## Text for analysis
_ _ _ _ _ _ _

Tips of How to Eat and Live with Less Plastic

  1. Make cotton (calico) bags. You’ll need two sizes. Small ones for putting rice, sugar, oats (produce bought from bins) and big ones to put all your shopping into. Or use brown paper bags & cardboard boxes. You can take your own jar to Moshims.
  2. Store your re-usable bags in the car so they’re handy for whenever you shop and get into the rhythm of carrying an empty bag / french basket into a shop.
  3. Frequent more shops than just ‘your’ supermarket. Visit bulk produce stores for foods such as sugar, rice, oats etc. Explore Farmers’ Markets for bread and un-plastic-wrapped cheese. Sarah lives in Tauranga and shops at:
    Moshims
    – 504 Cameron Rd Ph: 5714450
    Bin Inn – 769 Cameron Rd Ph: 5718875
    Simplifoods – 237 Maunganui Rd Ph 5752050
    KatiKati Plant and Produce Market Waterford Rd: Friday 4pm-6pm.
    Tauranga Farmers’ Market
    : Saturday 8am – 12pm.
    Mt Maunganui Mainstreet Market: Sunday 9am -1pm
    Healthfood shops – for your bamboo toothbrush.
  4. Stock up on glass jars to store your produce. Sarah re-uses Ocean Spray’s Cranberry juice jar among assorted and Agee jars.
  5. Look on the bottom of the plastic item e.g. milk bottle, oil bottle. If it displays number 1 or 2, it can be recycled in Tauranga. Check with your local council as different regions recycle different plastics. http://www.boprc.govt.nz/sustainable-communities/get-sustainable/waste-and-recycling-directory.aspx. See a re-blogged article (coming up) to lobby Tauranga City Council to increase plastic recycling to match other main centres in New Zealand.
  6. Visit ‘Rubbish Free’ http://www.rubbishfree.co.nz/ for easy tips, recipes & encouragement.
  7. Be wise about companies adjusting a product to make it ‘appear’ more enviro-friendly. Sarah noticed a scrubbing brush was merely newly coloured brown and less glossy to make it look more ‘natural’ but it was still made of the same plastic content. Read the fine-print to find the list of materials used.
  8. Be informed about using alternative-plastics, such as cornstarch-plastics instead of crude oil-plastics. Cornstarch products need to be delivered to a commercial composter which has the capacity to compost at high temperatures to break this product down. The cornstarch alternative products (presently) are creating greater problems as they are being thrown into landfills, as opposed to being recycled, therefore not having enough oxygen to decompose and instead producing methane gas.

_ _ _ _ _ _ _

## Raw data
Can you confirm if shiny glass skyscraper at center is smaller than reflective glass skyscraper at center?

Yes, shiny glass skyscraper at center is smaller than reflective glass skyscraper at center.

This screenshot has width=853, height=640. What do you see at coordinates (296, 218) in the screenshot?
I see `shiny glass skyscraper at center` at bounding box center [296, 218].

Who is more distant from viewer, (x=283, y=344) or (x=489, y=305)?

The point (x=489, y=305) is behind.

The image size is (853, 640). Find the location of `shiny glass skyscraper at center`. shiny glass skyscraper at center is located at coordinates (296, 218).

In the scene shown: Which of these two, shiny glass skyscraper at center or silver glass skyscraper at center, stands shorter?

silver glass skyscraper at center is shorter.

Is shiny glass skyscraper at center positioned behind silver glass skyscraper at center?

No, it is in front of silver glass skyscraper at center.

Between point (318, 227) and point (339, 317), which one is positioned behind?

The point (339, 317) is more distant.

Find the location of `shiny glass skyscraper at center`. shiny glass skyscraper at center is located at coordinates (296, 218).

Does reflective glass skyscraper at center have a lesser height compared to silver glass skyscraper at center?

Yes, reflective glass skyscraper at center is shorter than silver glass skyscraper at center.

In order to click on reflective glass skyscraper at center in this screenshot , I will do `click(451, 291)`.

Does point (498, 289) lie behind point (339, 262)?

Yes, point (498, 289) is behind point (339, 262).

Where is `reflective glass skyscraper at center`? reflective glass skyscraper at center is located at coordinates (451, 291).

_ _ _ _ _ _ _

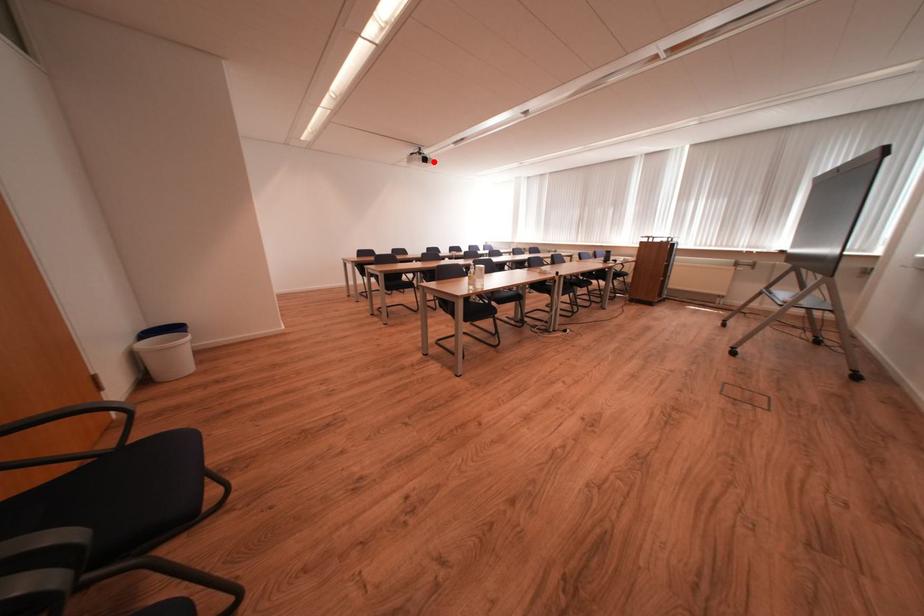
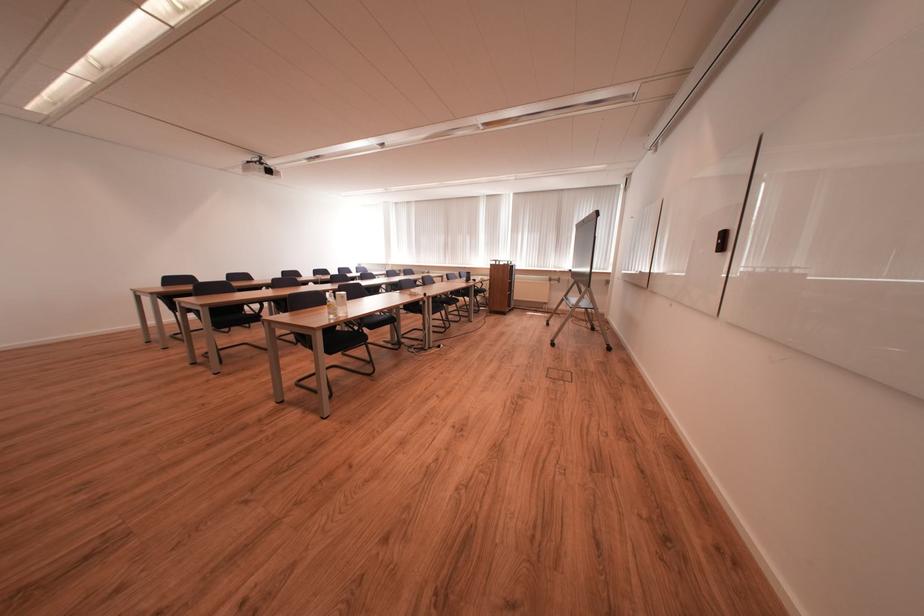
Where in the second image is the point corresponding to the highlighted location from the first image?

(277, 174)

_ _ _ _ _ _ _

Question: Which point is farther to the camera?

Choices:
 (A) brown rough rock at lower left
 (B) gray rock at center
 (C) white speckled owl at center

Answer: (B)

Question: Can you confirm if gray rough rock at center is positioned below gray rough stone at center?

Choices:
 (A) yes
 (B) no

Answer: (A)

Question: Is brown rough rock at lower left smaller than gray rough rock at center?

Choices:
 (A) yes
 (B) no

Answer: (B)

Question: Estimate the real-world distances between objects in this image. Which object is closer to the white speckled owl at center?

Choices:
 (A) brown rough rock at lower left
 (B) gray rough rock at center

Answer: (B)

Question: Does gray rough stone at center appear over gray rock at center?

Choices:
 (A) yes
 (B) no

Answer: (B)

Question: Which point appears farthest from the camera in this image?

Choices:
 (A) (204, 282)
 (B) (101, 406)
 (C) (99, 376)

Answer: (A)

_ _ _ _ _ _ _

## Directions
A) Retype the passage of the plastic-reduction tips between "5. Look on the" and "in New Zealand.", inclusive.
B) For each statement below, say whether it agrees with the plastic-reduction tips by answering yes or no, and quote the deciding words of the tips exactly. (i) A plastic item marked with number 1 or 2 can be recycled in Tauranga. (ii) The Tauranga Farmers' Market is held on Sunday mornings. (iii) Cornstarch products break down without needing high temperatures.

## Outputs for the tasks
A)
5. Look on the bottom of the plastic item e.g. milk bottle, oil bottle. If it displays number 1 or 2, it can be recycled in Tauranga. Check with your local council as different regions recycle different plastics. http://www.boprc.govt.nz/sustainable-communities/get-sustainable/waste-and-recycling-directory.aspx. See a re-blogged article (coming up) to lobby Tauranga City Council to increase plastic recycling to match other main centres in New Zealand.

B)
(i) Yes: "If it displays number 1 or 2, it can be recycled in Tauranga."
(ii) No: "Saturday 8am – 12pm."
(iii) No: "Cornstarch products need to be delivered to a commercial composter which has the capacity to compost at high temperatures to break this product down."